Texto para leitura:

Fato é que a educação é um projeto que nunca poderá deixar de ser instituído e aperfeiçoado, implantando-a e utilizando-a para se alimentar e construir uma sociedade cada vez mais igualitária e desenvolvida em vários aspectos (economicamente, culturalmente, politicamente e moralmente, por exemplo), nos parâmetros de um verdadeiro Estado Democrático de Direito. Tanto é verdade que o projeto foi cuidadosamente redigito pelo constituinte originário de 1988, ao mencionar, na Carta Maior[1], que:
A educação, direito de todos e dever do Estado e da família, será promovida e incentivada com a colaboração da sociedade, visando ao pleno desenvolvimento da pessoa, seu preparo para o exercício da cidadania e sua qualificação para o trabalho.
Já dizia o Professor Pós-Doutor Marcos Augusto Maliska[2] que “falar em direito à educação é, pois, reconhecer o papel indispensável dos fatores sociais na formação do indivíduo”, porque os seres humanos, sujeitos complexos como são, necessitam de vários fatores para serem moldados e inseridos socialmente, fatores estes que são construídos no íntimo pessoal desde o nascimento até mesmo no período da terceira idade, como bem exclama Jean Piaget[3]:
[...] o desenvolvimento do ser humano está subordinado a fatores de transmissão ou de interação sociais que, desde o berço, desempenham um papel de progressiva importância, durante todo o crescimento, na constituição do comportamento e da vida mental.

Tarefa A:
Transcreva o trecho do texto sobre o direito à educação que começa em "Já dizia o Professor" e termina em "da vida mental.".
Tarefa B:
Extraia literalmente as linhas, começando na primeira linha e terminando na linha que contém "3: (419, 327)", com ambas incluídas. Deixe as imagens de fora da resposta.

Dados registrados:
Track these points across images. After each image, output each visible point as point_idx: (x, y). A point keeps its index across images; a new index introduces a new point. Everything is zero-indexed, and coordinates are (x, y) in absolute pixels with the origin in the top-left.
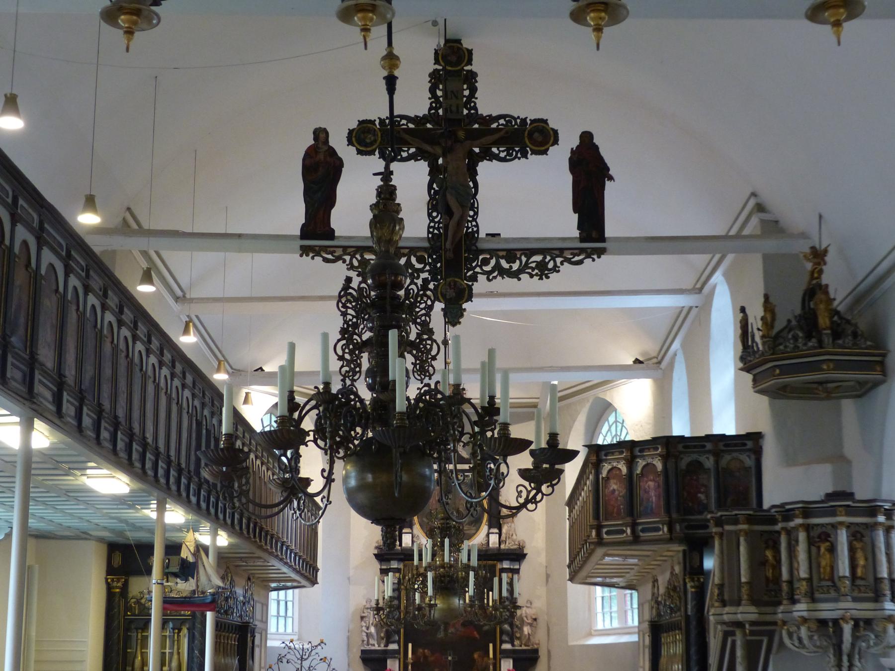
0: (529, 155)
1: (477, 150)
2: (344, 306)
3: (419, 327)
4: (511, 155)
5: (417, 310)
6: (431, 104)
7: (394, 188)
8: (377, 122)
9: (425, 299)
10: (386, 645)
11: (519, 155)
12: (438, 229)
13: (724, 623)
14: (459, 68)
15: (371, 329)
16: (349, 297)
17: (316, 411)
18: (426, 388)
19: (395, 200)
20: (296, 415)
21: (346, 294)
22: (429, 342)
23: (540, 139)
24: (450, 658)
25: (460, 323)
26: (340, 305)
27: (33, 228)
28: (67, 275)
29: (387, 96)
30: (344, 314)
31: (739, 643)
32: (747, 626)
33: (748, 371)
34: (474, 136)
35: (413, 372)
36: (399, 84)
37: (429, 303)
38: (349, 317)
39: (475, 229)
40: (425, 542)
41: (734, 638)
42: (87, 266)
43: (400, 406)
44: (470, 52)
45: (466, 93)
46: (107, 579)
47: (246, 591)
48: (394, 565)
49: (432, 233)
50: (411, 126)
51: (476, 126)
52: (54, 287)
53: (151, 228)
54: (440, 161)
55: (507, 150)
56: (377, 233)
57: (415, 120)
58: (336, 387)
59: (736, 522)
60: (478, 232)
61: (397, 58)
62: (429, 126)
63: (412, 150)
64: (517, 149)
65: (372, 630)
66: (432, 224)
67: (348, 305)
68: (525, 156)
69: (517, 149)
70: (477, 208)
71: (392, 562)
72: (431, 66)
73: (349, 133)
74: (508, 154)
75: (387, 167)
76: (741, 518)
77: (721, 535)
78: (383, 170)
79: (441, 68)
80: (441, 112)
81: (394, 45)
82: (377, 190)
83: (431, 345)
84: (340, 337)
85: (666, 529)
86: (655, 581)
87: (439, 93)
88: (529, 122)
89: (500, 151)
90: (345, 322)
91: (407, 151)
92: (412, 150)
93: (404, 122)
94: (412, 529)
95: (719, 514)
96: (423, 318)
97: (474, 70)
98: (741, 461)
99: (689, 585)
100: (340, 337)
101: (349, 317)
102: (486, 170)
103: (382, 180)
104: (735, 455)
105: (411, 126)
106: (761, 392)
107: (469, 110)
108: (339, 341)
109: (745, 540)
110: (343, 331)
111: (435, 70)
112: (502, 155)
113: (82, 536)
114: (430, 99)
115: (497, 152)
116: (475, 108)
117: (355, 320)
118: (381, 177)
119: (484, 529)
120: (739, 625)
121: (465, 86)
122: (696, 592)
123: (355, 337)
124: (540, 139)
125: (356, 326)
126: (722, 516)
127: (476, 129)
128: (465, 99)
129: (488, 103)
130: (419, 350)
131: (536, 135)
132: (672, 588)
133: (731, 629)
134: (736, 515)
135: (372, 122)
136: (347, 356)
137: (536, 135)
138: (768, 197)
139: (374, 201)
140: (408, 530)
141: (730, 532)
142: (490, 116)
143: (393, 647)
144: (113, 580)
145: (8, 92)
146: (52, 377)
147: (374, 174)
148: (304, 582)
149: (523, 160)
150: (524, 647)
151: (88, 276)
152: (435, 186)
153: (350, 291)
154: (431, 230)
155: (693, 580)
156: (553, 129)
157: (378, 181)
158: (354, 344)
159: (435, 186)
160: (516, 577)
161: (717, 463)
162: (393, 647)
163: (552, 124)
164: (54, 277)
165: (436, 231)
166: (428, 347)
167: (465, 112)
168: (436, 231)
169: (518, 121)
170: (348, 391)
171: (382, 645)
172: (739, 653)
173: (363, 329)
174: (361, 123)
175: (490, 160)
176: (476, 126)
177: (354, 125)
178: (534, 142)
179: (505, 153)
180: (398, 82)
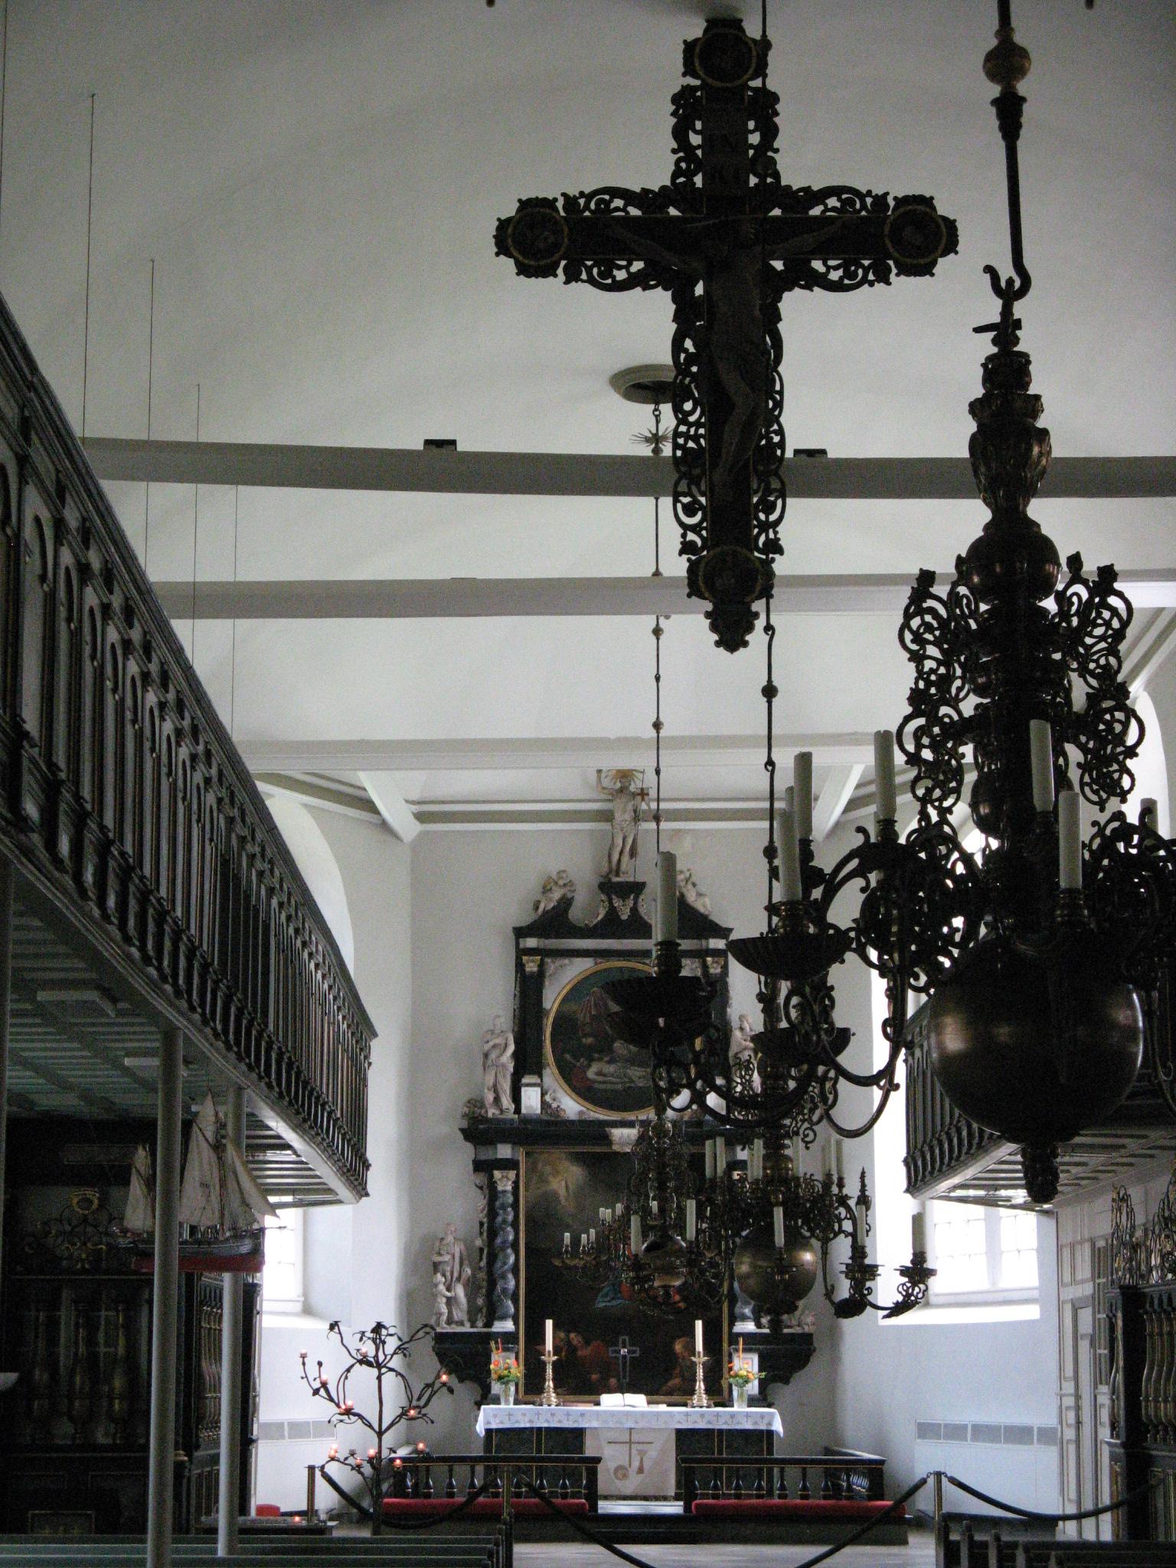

Resposta escrita A:
Já dizia o Professor Pós-Doutor Marcos Augusto Maliska[2] que “falar em direito à educação é, pois, reconhecer o papel indispensável dos fatores sociais na formação do indivíduo”, porque os seres humanos, sujeitos complexos como são, necessitam de vários fatores para serem moldados e inseridos socialmente, fatores estes que são construídos no íntimo pessoal desde o nascimento até mesmo no período da terceira idade, como bem exclama Jean Piaget[3]:
[...] o desenvolvimento do ser humano está subordinado a fatores de transmissão ou de interação sociais que, desde o berço, desempenham um papel de progressiva importância, durante todo o crescimento, na constituição do comportamento e da vida mental.

Resposta escrita B:
Track these points across images. After each image, output each visible point as point_idx: (x, y). A point keeps its index across images; a new index introduces a new point. Everything is zero-indexed, and coordinates are (x, y) in absolute pixels with the origin in the top-left.
0: (529, 155)
1: (477, 150)
2: (344, 306)
3: (419, 327)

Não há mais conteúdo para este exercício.